(Listed entries)

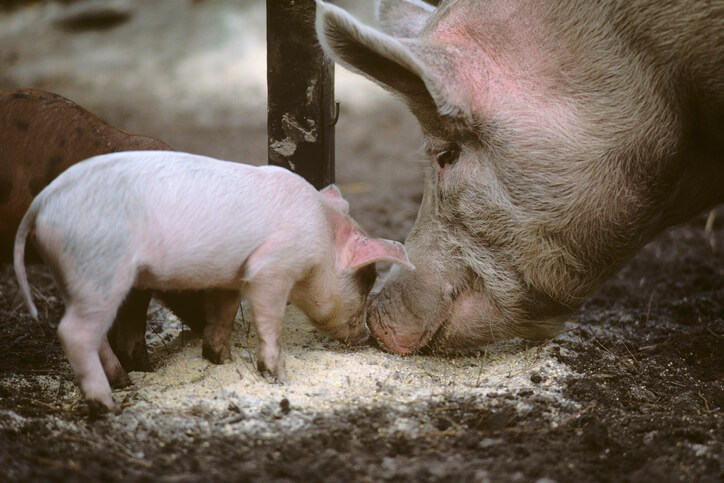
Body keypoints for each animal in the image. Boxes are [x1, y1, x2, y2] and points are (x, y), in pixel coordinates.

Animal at [15, 152, 412, 416]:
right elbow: (269, 319)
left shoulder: (231, 275)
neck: (322, 237)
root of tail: (42, 203)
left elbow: (223, 313)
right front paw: (279, 377)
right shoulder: (271, 267)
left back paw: (124, 382)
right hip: (99, 267)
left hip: (77, 278)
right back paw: (109, 405)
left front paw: (220, 359)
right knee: (73, 332)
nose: (364, 336)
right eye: (365, 281)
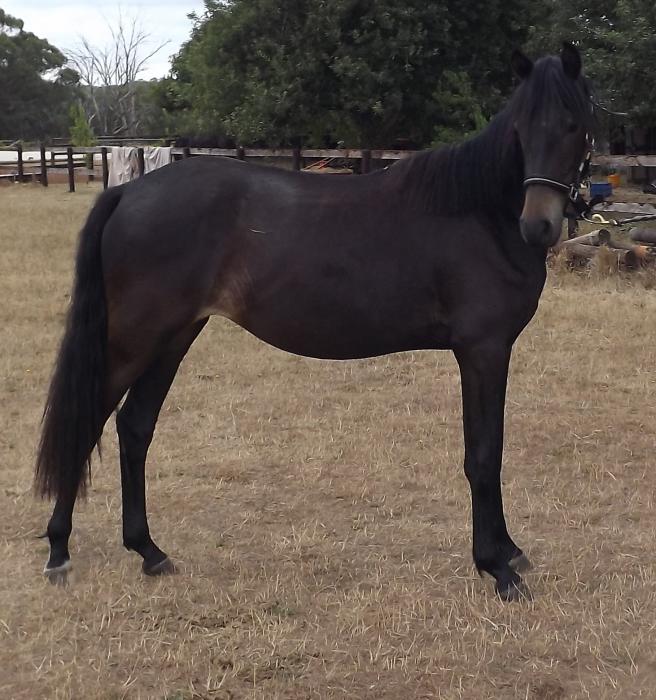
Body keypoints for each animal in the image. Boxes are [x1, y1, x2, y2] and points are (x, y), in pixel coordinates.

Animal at [36, 44, 595, 601]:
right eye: (521, 126)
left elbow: (489, 449)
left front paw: (510, 553)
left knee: (135, 426)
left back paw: (149, 552)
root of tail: (127, 194)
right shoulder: (483, 350)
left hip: (173, 337)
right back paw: (59, 550)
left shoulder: (488, 351)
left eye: (573, 124)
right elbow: (484, 454)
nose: (538, 225)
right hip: (136, 340)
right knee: (89, 421)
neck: (480, 214)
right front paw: (497, 568)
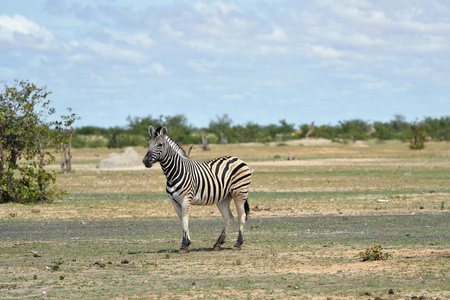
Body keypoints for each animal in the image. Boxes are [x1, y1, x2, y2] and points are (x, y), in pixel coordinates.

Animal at [142, 125, 251, 254]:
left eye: (160, 145)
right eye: (148, 144)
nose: (146, 161)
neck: (173, 173)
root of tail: (237, 158)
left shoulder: (186, 199)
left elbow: (185, 220)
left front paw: (184, 245)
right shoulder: (174, 202)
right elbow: (182, 221)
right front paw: (187, 242)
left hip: (240, 192)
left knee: (242, 216)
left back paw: (238, 244)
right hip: (224, 198)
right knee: (229, 218)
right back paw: (218, 244)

(End Listed entries)

**Task directions**
What is needed here is each line above set down word for word, minus the images.

**Written response**
Body keypoints for each animal in the image. Boxes are [x1, y1, x2, y2] and points are (x, y), in pixel coordinates.

Animal at [15, 152, 412, 416]:
right elbow: (269, 319)
left shoulder: (231, 275)
neck: (322, 237)
root of tail: (42, 203)
left elbow: (223, 313)
right front paw: (279, 377)
right shoulder: (271, 267)
left back paw: (124, 382)
right hip: (99, 267)
left hip: (77, 278)
right back paw: (109, 405)
left front paw: (220, 359)
right knee: (73, 332)
nose: (364, 336)
right eye: (365, 281)
Body keypoints for each animal in the image. Boxes are [x1, y1, x2, y2] and points are (x, y), in pixel coordinates.

Animal at [36, 44, 595, 601]:
right eye: (521, 126)
left elbow: (489, 449)
left front paw: (510, 553)
left knee: (135, 426)
left back paw: (149, 552)
root of tail: (127, 194)
right shoulder: (483, 350)
left hip: (173, 337)
right back paw: (59, 550)
left shoulder: (488, 351)
left eye: (573, 124)
right elbow: (484, 454)
nose: (538, 225)
right hip: (136, 340)
right knee: (89, 421)
neck: (480, 214)
right front paw: (497, 568)
Body keypoints for each animal in the image. Boxes are [x1, y1, x2, y2] and points are (x, y), in pixel coordinates.

Animal at [142, 125, 251, 254]:
left eye: (160, 145)
right eye: (148, 144)
nose: (146, 161)
neck: (173, 173)
root of tail: (237, 158)
left shoulder: (186, 199)
left elbow: (185, 220)
left front paw: (184, 245)
right shoulder: (174, 202)
right elbow: (182, 221)
right front paw: (187, 242)
left hip: (240, 192)
left knee: (242, 216)
left back paw: (238, 244)
right hip: (224, 198)
right knee: (229, 218)
right back paw: (218, 244)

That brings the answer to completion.